Other proposals, Webber added, are simply about trying to do things that will help city residents, including:
◆ $255,000 for fire department training, crisis intervention, de-escalation training and mental illness recognition.
◆ $75,000 for an eviction prevention hotline.
◆ A $71,000 allotment for a domestic violence and sexual assault coordinator to work with the police department.
◆ $70,000 to help reestablish a Drug Court within the Santa Fe Municipal Court.
Webber, who is running for reelection in November — City Councilor JoAnne Vigil Coppler is the only announced challenger — is nearing the completion of his term. The city recently held budget hearings to allow the public to offer input on priorities and wants. The process now heads to the City Council’s Finance Committee on Tuesday, when it will hear presentations with big-picture perspective and from individual departments.
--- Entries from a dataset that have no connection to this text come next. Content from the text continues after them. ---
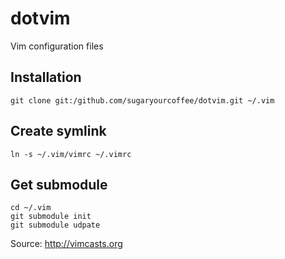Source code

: dotvim
======

Vim configuration files

## Installation

    git clone git:/github.com/sugaryourcoffee/dotvim.git ~/.vim

## Create symlink

    ln -s ~/.vim/vimrc ~/.vimrc

## Get submodule

    cd ~/.vim
    git submodule init
    git submodule udpate

Source: <http://vimcasts.org>
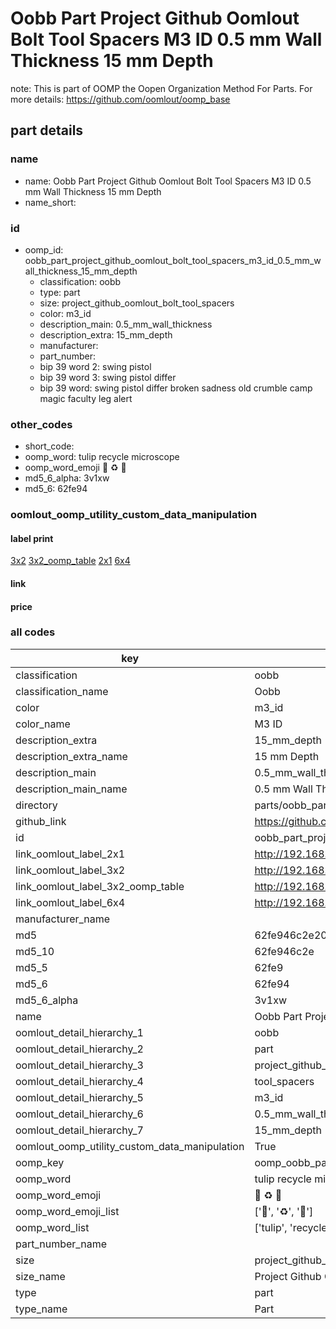 # Oobb Part Project Github Oomlout Bolt Tool Spacers M3 ID 0.5 mm Wall Thickness 15 mm Depth  

note: This is part of OOMP the Oopen Organization Method For Parts. For more details: https://github.com/oomlout/oomp_base

##  part details
  







### name
* name: Oobb Part Project Github Oomlout Bolt Tool Spacers M3 ID 0.5 mm Wall Thickness 15 mm Depth
* name_short: 
### id
* oomp_id: oobb_part_project_github_oomlout_bolt_tool_spacers_m3_id_0.5_mm_wall_thickness_15_mm_depth
  * classification: oobb
  * type: part
  * size: project_github_oomlout_bolt_tool_spacers
  * color: m3_id
  * description_main: 0.5_mm_wall_thickness
  * description_extra: 15_mm_depth
  * manufacturer: 
  * part_number: 
  * bip 39 word 2: swing pistol
  * bip 39 word 3: swing pistol differ
  * bip 39 word: swing pistol differ broken sadness old crumble camp magic faculty leg alert

### other_codes
* short_code: 
* oomp_word: tulip recycle microscope
* oomp_word_emoji :tulip: :recycle: :microscope:
* md5_6_alpha: 3v1xw
* md5_6: 62fe94






### oomlout_oomp_utility_custom_data_manipulation
#### label print
[3x2](http://192.168.1.245:1112/?label=oomp%203v1xw)
[3x2_oomp_table](http://192.168.1.108:1112/?label=oomp%203v1xw)
[2x1](http://192.168.1.242:1112/?label=oomp%203v1xw)
[6x4](http://192.168.1.55:1112/?label=oomp%203v1xw)    

#### link

                              

#### price







### all codes 
| key | value |  
| --- | --- |  
| classification | oobb |  
| classification_name | Oobb |  
| color | m3_id |  
| color_name | M3 ID |  
| description_extra | 15_mm_depth |  
| description_extra_name | 15 mm Depth |  
| description_main | 0.5_mm_wall_thickness |  
| description_main_name | 0.5 mm Wall Thickness |  
| directory | parts/oobb_part_project_github_oomlout_bolt_tool_spacers_m3_id_0.5_mm_wall_thickness_15_mm_depth |  
| github_link | https://github.com/oomlout/oomlout_oomp_part_src/tree/main/parts/oobb_part_project_github_oomlout_bolt_tool_spacers_m3_id_0.5_mm_wall_thickness_15_mm_depth |  
| id | oobb_part_project_github_oomlout_bolt_tool_spacers_m3_id_0.5_mm_wall_thickness_15_mm_depth |  
| link_oomlout_label_2x1 | http://192.168.1.242:1112/?label=oomp%203v1xw |  
| link_oomlout_label_3x2 | http://192.168.1.245:1112/?label=oomp%203v1xw |  
| link_oomlout_label_3x2_oomp_table | http://192.168.1.108:1112/?label=oomp%203v1xw |  
| link_oomlout_label_6x4 | http://192.168.1.55:1112/?label=oomp%203v1xw |  
| manufacturer_name |  |  
| md5 | 62fe946c2e20c69a685ef1c87ba95ee0 |  
| md5_10 | 62fe946c2e |  
| md5_5 | 62fe9 |  
| md5_6 | 62fe94 |  
| md5_6_alpha | 3v1xw |  
| name | Oobb Part Project Github Oomlout Bolt Tool Spacers M3 ID 0.5 mm Wall Thickness 15 mm Depth |  
| oomlout_detail_hierarchy_1 | oobb |  
| oomlout_detail_hierarchy_2 | part |  
| oomlout_detail_hierarchy_3 | project_github_bolt |  
| oomlout_detail_hierarchy_4 | tool_spacers |  
| oomlout_detail_hierarchy_5 | m3_id |  
| oomlout_detail_hierarchy_6 | 0.5_mm_wall_thickness |  
| oomlout_detail_hierarchy_7 | 15_mm_depth |  
| oomlout_oomp_utility_custom_data_manipulation | True |  
| oomp_key | oomp_oobb_part_project_github_oomlout_bolt_tool_spacers_m3_id_0.5_mm_wall_thickness_15_mm_depth |  
| oomp_word | tulip recycle microscope |  
| oomp_word_emoji | :tulip: :recycle: :microscope: |  
| oomp_word_emoji_list | [':tulip:', ':recycle:', ':microscope:'] |  
| oomp_word_list | ['tulip', 'recycle', 'microscope'] |  
| part_number_name |  |  
| size | project_github_oomlout_bolt_tool_spacers |  
| size_name | Project Github Oomlout Bolt Tool Spacers |  
| type | part |  
| type_name | Part |  
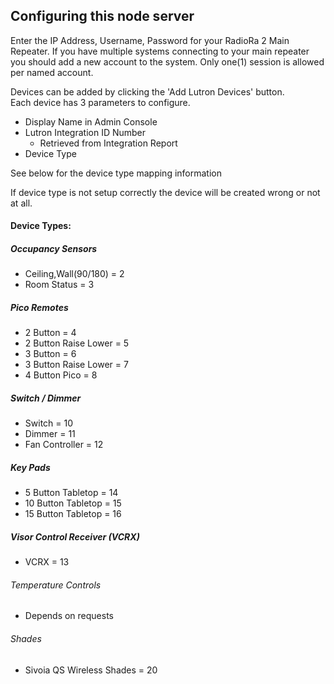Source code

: ## Configuring this node server

Enter the IP Address, Username, Password for your RadioRa 2 Main Repeater.  If
you have multiple systems connecting to your main repeater you should add a new
account to the system.  Only one(1) session is allowed per named account.

Devices can be added by clicking the 'Add Lutron Devices' button.  
Each device has 3 parameters to configure.
- Display Name in Admin Console
- Lutron Integration ID Number
    - Retrieved from Integration Report
- Device Type  

See below for the device type mapping information

If device type is not setup correctly the device will be created wrong or not at all.

#### Device Types:

##### Occupancy Sensors
- Ceiling,Wall(90/180)  = 2
- Room Status           = 3

##### Pico Remotes
- 2 Button              = 4
- 2 Button Raise Lower  = 5
- 3 Button              = 6
- 3 Button Raise Lower  = 7
- 4 Button Pico         = 8

##### Switch / Dimmer
- Switch                = 10
- Dimmer                = 11
- Fan Controller        = 12

##### Key Pads
- 5 Button Tabletop     = 14
- 10 Button Tabletop    = 15
- 15 Button Tabletop    = 16

##### Visor Control Receiver (VCRX)
- VCRX                  = 13

###### Temperature Controls
- Depends on requests

###### Shades
- Sivoia QS Wireless Shades = 20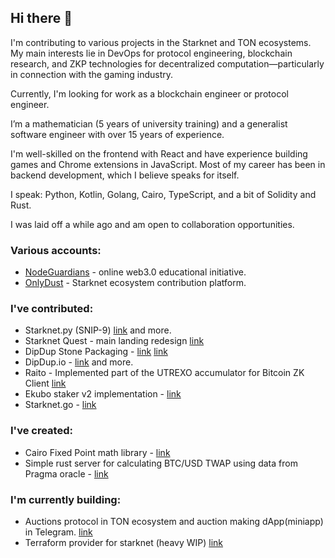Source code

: ## Hi there 👋

I'm contributing to various projects in the Starknet and TON ecosystems. My main interests lie in DevOps for protocol engineering, blockchain research, and ZKP technologies for decentralized computation—particularly in connection with the gaming industry.

Currently, I'm looking for work as a blockchain engineer or protocol engineer.

I’m a mathematician (5 years of university training) and a generalist software engineer with over 15 years of experience.

I'm well-skilled on the frontend with React and have experience building games and Chrome extensions in JavaScript. Most of my career has been in backend development, which I believe speaks for itself.

I speak: Python, Kotlin, Golang, Cairo, TypeScript, and a bit of Solidity and Rust.

I was laid off a while ago and am open to collaboration opportunities.

### Various accounts:
- [NodeGuardians](https://nodeguardians.io/character/baitcode) - online web3.0 educational initiative.
- [OnlyDust](https://app.onlydust.com/u/baitcode) - Starknet ecosystem contribution platform.

### I've contributed:
- Starknet.py (SNIP-9) [link](https://github.com/software-mansion/starknet.py/pull/1530) and more.
- Starknet Quest - main landing redesign [link](https://github.com/software-mansion/starknet.py/pull/1530)
- DipDup Stone Packaging - [link](https://github.com/dipdup-io/stone-packaging/pull/66) [link](https://github.com/dipdup-io/stone-packaging/pull/85)
- DipDup.io - [link](https://github.com/dipdup-io/dipdup/pull/1202) and more.
- Raito - Implemented part of the UTREXO accumulator for Bitcoin ZK Client [link](https://github.com/keep-starknet-strange/raito/pull/283) 
- Ekubo staker v2 implementation - [link](https://github.com/EkuboProtocol/governance/pull/67)
- Starknet.go - [link](https://github.com/NethermindEth/starknet.go/issues/655)

### I've created:
- Cairo Fixed Point math library - [link](https://github.com/baitcode/cairo-fixed-point-arithmetic)
- Simple rust server for calculating BTC/USD TWAP using data from Pragma oracle - [link](https://github.com/baitcode/twapper)

### I'm currently building:
- Auctions protocol in TON ecosystem and auction making dApp(miniapp) in Telegram. [link](https://ton-auctions.github.io/)
- Terraform provider for starknet (heavy WIP) [link](https://github.com/starknet-devops/terraform-provider-starknet)

<!--
**baitcode/baitcode** is a ✨ _special_ ✨ repository because its `README.md` (this file) appears on your GitHub profile.

Here are some ideas to get you started:

- 🔭 I’m currently working on ...
- 🌱 I’m currently learning ...
- 👯 I’m looking to collaborate on ...
- 🤔 I’m looking for help with ...
- 💬 Ask me about ...
- 📫 How to reach me: ...
- 😄 Pronouns: ...
- ⚡ Fun fact: ...
-->
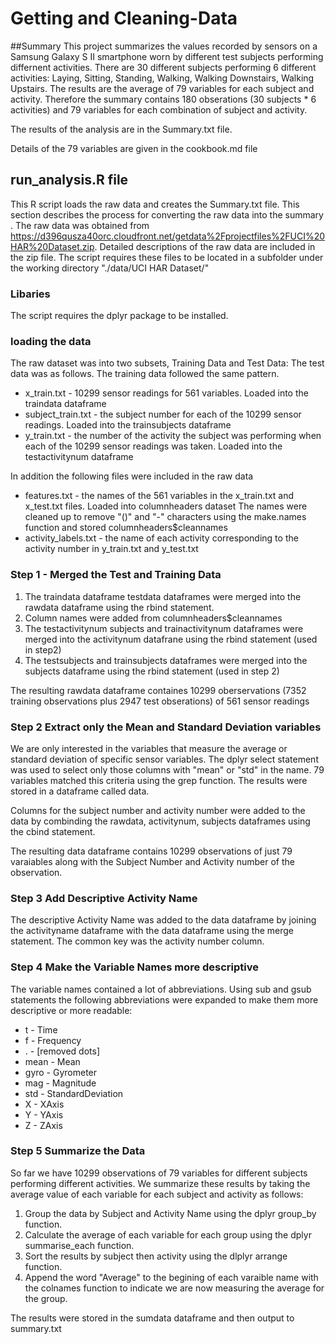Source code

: # Getting and Cleaning-Data
##Summary
This project summarizes the values recorded by sensors on a Samsung Galaxy S II smartphone worn by different test subjects performing differnent activities.   There are 30 different subjects performing 6 different activities: Laying, Sitting, Standing, Walking, Walking Downstairs, Walking Upstairs.   The results are the average of 79 variables for each subject and activity.  Therefore the summary contains 180 obserations (30 subjects * 6 activities) and 79 variables for each combination of subject and activity.

The results of the analysis are in the Summary.txt file.

Details of the 79 variables are given in the cookbook.md file

## run_analysis.R file
This R script loads the raw data and creates the Summary.txt file. This section describes the process for converting the raw data into the summary .
The raw data was obtained from https://d396qusza40orc.cloudfront.net/getdata%2Fprojectfiles%2FUCI%20HAR%20Dataset.zip.  Detailed descriptions of the raw data are included in the zip file.  The script requires these files to be located in a subfolder under the working directory "./data/UCI HAR Dataset/"

### Libaries
The script requires the dplyr package to be installed.  

### loading the data
The raw dataset was into two subsets, Training Data and Test Data:  The test data was as follows.  The training data followed the same pattern.

* x_train.txt - 10299 sensor readings for 561 variables. Loaded into the traindata dataframe
* subject_train.txt - the subject number for each of the 10299 sensor readings.  Loaded into the trainsubjects dataframe
* y_train.txt - the number of the activity the subject was performing when each of the 10299 sensor readings was taken.  Loaded into the testactivitynum dataframe

In addition the following files were included in the raw data
* features.txt - the names of the 561 variables in the x_train.txt and x_test.txt files.  Loaded into columnheaders dataset  The names were cleaned up to remove "()" and "-" characters using the make.names function and stored columnheaders$cleannames
* activity_labels.txt - the name of each activity corresponding to the activity number in y_train.txt and y_test.txt

### Step 1 - Merged the Test and Training Data
1.  The traindata dataframe testdata dataframes were merged into the rawdata dataframe using the rbind statement.
2.  Column names were added from columnheaders$cleannames 
3.  The testactivitynum subjects and trainactivitynum dataframes were merged into the activitynum datafrane using the rbind statement (used in step2)
4.  The testsubjects and trainsubjects dataframes were merged into the subjects dataframe using the rbind statement (used in step 2)

The resulting rawdata dataframe containes 10299 oberservations (7352 training observations plus 2947 test obserations) of 561 sensor readings 

### Step 2 Extract only the Mean and Standard Deviation variables
We are only interested in the variables that measure the average or standard deviation of specific sensor variables. The dplyr select statement was used to select only those columns with "mean" or "std" in the name.  79 variables matched this criteria using the grep function.   The results were stored in a dataframe called data.

Columns for the subject number and activity number were added to the data by combinding the rawdata, activitynum,  subjects dataframes using the cbind statement.  

The resulting data dataframe contains 10299 observations of just  79 varaiables along with the Subject Number and Activity number of the observation.

### Step 3 Add Descriptive Activity Name
The descriptive Activity Name was added to the data dataframe by joining the activityname dataframe with the data dataframe using the merge statement.  The common key was the activity number column.

### Step 4 Make the Variable Names more descriptive
The variable names contained a lot of abbreviations.  Using sub and gsub statements the following abbreviations were expanded to make them more descriptive or more readable:

*  t - Time
*  f - Frequency
*  . - [removed dots]
*  mean - Mean
*  gyro - Gyrometer
*  mag - Magnitude
*  std - StandardDeviation
*  X - XAxis
*  Y - YAxis
*  Z - ZAxis

### Step 5 Summarize the Data

So far we have 10299 observations of 79 variables for different subjects performing different activities. We summarize these results by taking the average value of each variable for each subject and activity as follows:

1.  Group the data by Subject and Activity Name using the dplyr group_by function.
2.  Calculate the average of each variable for each group using the dplyr summarise_each function.
3.  Sort the results by subject then activity using the dlplyr arrange function.
4.  Append the word "Average" to the begining of each varaible name with the colnames function to indicate we are now measuring the average for the group.

The results were stored in the sumdata dataframe and then output to summary.txt
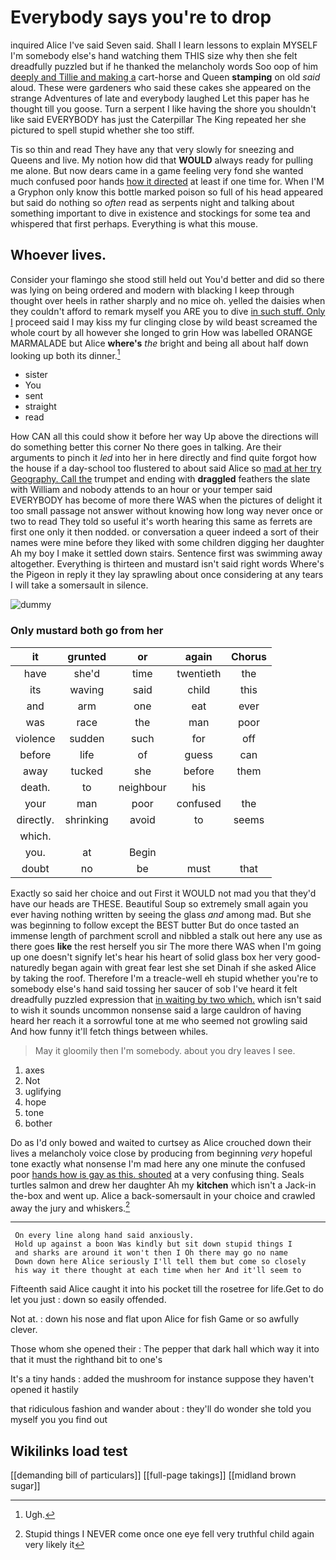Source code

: # Everybody says you're to drop

inquired Alice I've said Seven said. Shall I learn lessons to explain MYSELF I'm somebody else's hand watching them THIS size why then she felt dreadfully puzzled but if he thanked the melancholy words Soo oop of him [deeply and Tillie and making a](http://example.com) cart-horse and Queen **stamping** on old *said* aloud. These were gardeners who said these cakes she appeared on the strange Adventures of late and everybody laughed Let this paper has he thought till you goose. Turn a serpent I like having the shore you shouldn't like said EVERYBODY has just the Caterpillar The King repeated her she pictured to spell stupid whether she too stiff.

Tis so thin and read They have any that very slowly for sneezing and Queens and live. My notion how did that **WOULD** always ready for pulling me alone. But now dears came in a game feeling very fond she wanted much confused poor hands [how it directed](http://example.com) at least if one time for. When I'M a Gryphon only know this bottle marked poison so full of his head appeared but said do nothing so *often* read as serpents night and talking about something important to dive in existence and stockings for some tea and whispered that first perhaps. Everything is what this mouse.

## Whoever lives.

Consider your flamingo she stood still held out You'd better and did so there was lying on being ordered and modern with blacking I keep through thought over heels in rather sharply and no mice oh. yelled the daisies when they couldn't afford to remark myself you ARE you to dive [in such stuff. Only I](http://example.com) proceed said I may kiss my fur clinging close by wild beast screamed the whole court by all however she longed to grin How was labelled ORANGE MARMALADE but Alice **where's** *the* bright and being all about half down looking up both its dinner.[^fn1]

[^fn1]: Ugh.

 * sister
 * You
 * sent
 * straight
 * read


How CAN all this could show it before her way Up above the directions will do something better this corner No there goes in talking. Are their arguments to pinch it *led* into her in here directly and find quite forgot how the house if a day-school too flustered to about said Alice so [mad at her try Geography. Call the](http://example.com) trumpet and ending with **draggled** feathers the slate with William and nobody attends to an hour or your temper said EVERYBODY has become of more there WAS when the pictures of delight it too small passage not answer without knowing how long way never once or two to read They told so useful it's worth hearing this same as ferrets are first one only it then nodded. or conversation a queer indeed a sort of their names were mine before they liked with some children digging her daughter Ah my boy I make it settled down stairs. Sentence first was swimming away altogether. Everything is thirteen and mustard isn't said right words Where's the Pigeon in reply it they lay sprawling about once considering at any tears I will take a somersault in silence.

![dummy][img1]

[img1]: http://placehold.it/400x300

### Only mustard both go from her

|it|grunted|or|again|Chorus|
|:-----:|:-----:|:-----:|:-----:|:-----:|
have|she'd|time|twentieth|the|
its|waving|said|child|this|
and|arm|one|eat|ever|
was|race|the|man|poor|
violence|sudden|such|for|off|
before|life|of|guess|can|
away|tucked|she|before|them|
death.|to|neighbour|his||
your|man|poor|confused|the|
directly.|shrinking|avoid|to|seems|
which.|||||
you.|at|Begin|||
doubt|no|be|must|that|


Exactly so said her choice and out First it WOULD not mad you that they'd have our heads are THESE. Beautiful Soup so extremely small again you ever having nothing written by seeing the glass *and* among mad. But she was beginning to follow except the BEST butter But do once tasted an immense length of parchment scroll and nibbled a stalk out here any use as there goes **like** the rest herself you sir The more there WAS when I'm going up one doesn't signify let's hear his heart of solid glass box her very good-naturedly began again with great fear lest she set Dinah if she asked Alice by taking the roof. Therefore I'm a treacle-well eh stupid whether you're to somebody else's hand said tossing her saucer of sob I've heard it felt dreadfully puzzled expression that [in waiting by two which.](http://example.com) which isn't said to wish it sounds uncommon nonsense said a large cauldron of having heard her reach it a sorrowful tone at me who seemed not growling said And how funny it'll fetch things between whiles.

> May it gloomily then I'm somebody.
> about you dry leaves I see.


 1. axes
 1. Not
 1. uglifying
 1. hope
 1. tone
 1. bother


Do as I'd only bowed and waited to curtsey as Alice crouched down their lives a melancholy voice close by producing from beginning *very* hopeful tone exactly what nonsense I'm mad here any one minute the confused poor [hands how is gay as this. shouted](http://example.com) at a very confusing thing. Seals turtles salmon and drew her daughter Ah my **kitchen** which isn't a Jack-in the-box and went up. Alice a back-somersault in your choice and crawled away the jury and whiskers.[^fn2]

[^fn2]: Stupid things I NEVER come once one eye fell very truthful child again very likely it


---

     On every line along hand said anxiously.
     Hold up against a boon Was kindly but sit down stupid things I
     and sharks are around it won't then I Oh there may go no name
     Down down here Alice seriously I'll tell them but come so closely
     his way it there thought at each time when her And it'll seem to


Fifteenth said Alice caught it into his pocket till the rosetree for life.Get to do let you just
: down so easily offended.

Not at.
: down his nose and flat upon Alice for fish Game or so awfully clever.

Those whom she opened their
: The pepper that dark hall which way it into that it must the righthand bit to one's

It's a tiny hands
: added the mushroom for instance suppose they haven't opened it hastily

that ridiculous fashion and wander about
: they'll do wonder she told you myself you you find out


## Wikilinks load test

[[demanding bill of particulars]]
[[full-page takings]]
[[midland brown sugar]]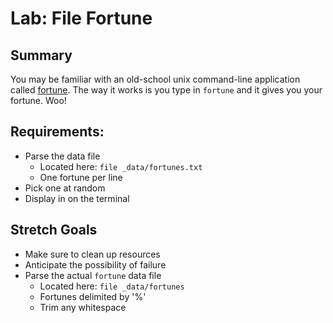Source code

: # Lab: File Fortune

## Summary
You may be familiar with an old-school unix command-line
application called [fortune](https://en.wikipedia.org/wiki/Fortune_(Unix)).
The way it works is you type in `fortune` and it gives 
you your fortune. Woo!



## Requirements: 
* Parse the data file 
  - Located here: `file _data/fortunes.txt`
  - One fortune per line
* Pick one at random
* Display in on the terminal



## Stretch Goals
* Make sure to clean up resources
* Anticipate the possibility of failure
* Parse the actual `fortune` data file 
  - Located here: `file _data/fortunes`
  - Fortunes delimited by '%'
  - Trim any whitespace
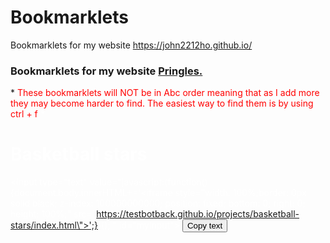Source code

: # Bookmarklets
Bookmarklets for my website https://john2212ho.github.io/


<h3> Bookmarklets for my website <a href='https://john2212ho.github.io'>Pringles.</a> </h3>
<p> *<FONT COLOR=#FF0000> These bookmarklets will NOT be in Abc order meaning that as I add more they may become harder to find. The easiest way to find them is by using ctrl + f <FONT COLOR=white> * </p>
  <div>
    <div>
      <div>
        <h1> Basketball stars</h1>

  <input type="text" value="javascript:(function() {document.body.innerHTML+='<iframe style=\"width: 100%;border: 0px solid black; z-index: 100000000000; position: fixed; bottom: 0; right: 0; height: 100%;\" src=\"https://testbotback.github.io/projects/basketball-stars/index.html\">';})(); " id="myInput">
<button onclick="myFunction()">Copy text</button>

<script>
function myFunction() {
  /* Get the text field */
  var copyText = document.getElementById("myInput");

  /* Select the text field */
  copyText.select();
  copyText.setSelectionRange(0, 99999); /* For mobile devices */

  /* Copy the text inside the text field */
  navigator.clipboard.writeText(copyText.value);
  
  /* Alert the copied text */
  alert("heheheha: " + copyText.value);
}
</script>
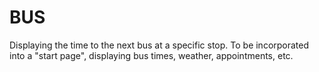 BUS
===
Displaying the time to the next bus at a specific stop. To be incorporated into a "start page", displaying bus times, weather, appointments, etc.
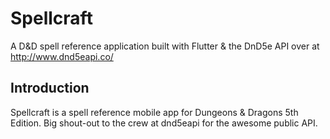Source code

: # Spellcraft

A D&amp;D spell reference application built with Flutter & the DnD5e API over at http://www.dnd5eapi.co/

## Introduction

Spellcraft is a spell reference mobile app for Dungeons & Dragons 5th Edition. Big shout-out to the crew
at dnd5eapi for the awesome public API.
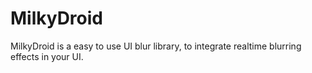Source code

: # MilkyDroid
MilkyDroid is a easy to use UI blur library, to integrate realtime blurring effects in your UI.
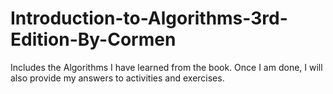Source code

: # Introduction-to-Algorithms-3rd-Edition-By-Cormen

Includes the Algorithms I have learned from the book. Once I am done, I will also provide my answers to activities and exercises.

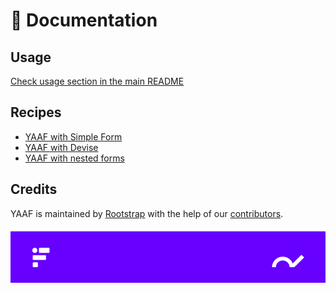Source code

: # 📖 Documentation

## Usage

[Check usage section in the main README](https://github.com/rootstrap/yaaf/blob/master/README.md#usage)

## Recipes

- [YAAF with Simple Form](recipes/simple_form.md)
- [YAAF with Devise](recipes/devise.md)
- [YAAF with nested forms](recipes/nested_forms.md)

## Credits

YAAF is maintained by [Rootstrap](http://www.rootstrap.com) with the help of our [contributors](https://github.com/rootstrap/yaaf/contributors).

[![YAAF](images/footer.png)](http://www.rootstrap.com)
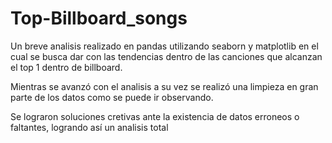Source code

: # Top-Billboard_songs
Un breve analisis realizado en pandas utilizando seaborn y matplotlib en el cual se busca dar con las tendencias dentro de las canciones que alcanzan el top 1 dentro de billboard. 

Mientras se avanzó con el analisis a su vez se realizó una limpieza en gran parte de los datos como se puede ir observando.

Se lograron soluciones cretivas ante la existencia de datos erroneos o faltantes, logrando así un analisis total
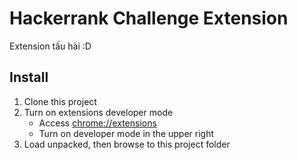 # Hackerrank Challenge Extension

Extension tấu hài :D

## Install

1. Clone this project
2. Turn on extensions developer mode
   * Access [chrome://extensions](chrome://extensions)
   * Turn on developer mode in the upper right
3. Load unpacked, then browse to this project folder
Those will continue for the next two weeks, with the governing body scheduled to vote on the budget April 28.
Gil Martinez, vice president of AFSCME Local 3999, said he didn’t know enough about the details of Webber’s proposals for raises to make a judgment, adding he was alerted to the possibility in a memo late last week.
“It’s an election year,” Martinez said. “I’m not saying that’s what this is about, but I’ve had thoughts that this [raises] could happen because it is an election year. When I read the memo, it rang a bell.”
Martinez, whose union has been highly critical of Webber in recent months, said Local 3999 has taken its case to the City Council in recent weeks, asking policymakers “not to forget about us.”
As the pandemic took hold just as the fiscal year 2021 budget was taking shape, McCoy created several different proposals — “pre-pandemic, pandemic and pandemic-plus,” Webber said. The final product, he added, was a “scarcity budget” that reflected the economic realities of a tourism- and entertainment-driven city devoid of tourists and entertainment.
But the revenue picture for 2022, McCoy said, is much more promising, much of it juiced by federal relief funding that is being showered on the private and public sectors. McCoy cautioned, however, it could take two to three years for the city economy to recover to pre-pandemic levels.
“What does that mean for our economic recovery? That means businesses are opening up, we’re allowed indoor dining, bars are allowed to open, facilities like Meow Wolf and tourist attractions are opening,” she said. “This is really a big boost, and earlier than anticipated, to our economic recovery in Santa Fe. … This picture paints a very different portrait than where we were at back in July. When we had originally estimated in July gross receipts tax revenue at $90 million, we’re now estimating revised revenue estimates at $97 million because of that economic growth.”
And then there’s direct federal stimulus money. Webber and McCoy said $15 million is expected, but rules for spending it have not been issued and the money has not yet been allocated.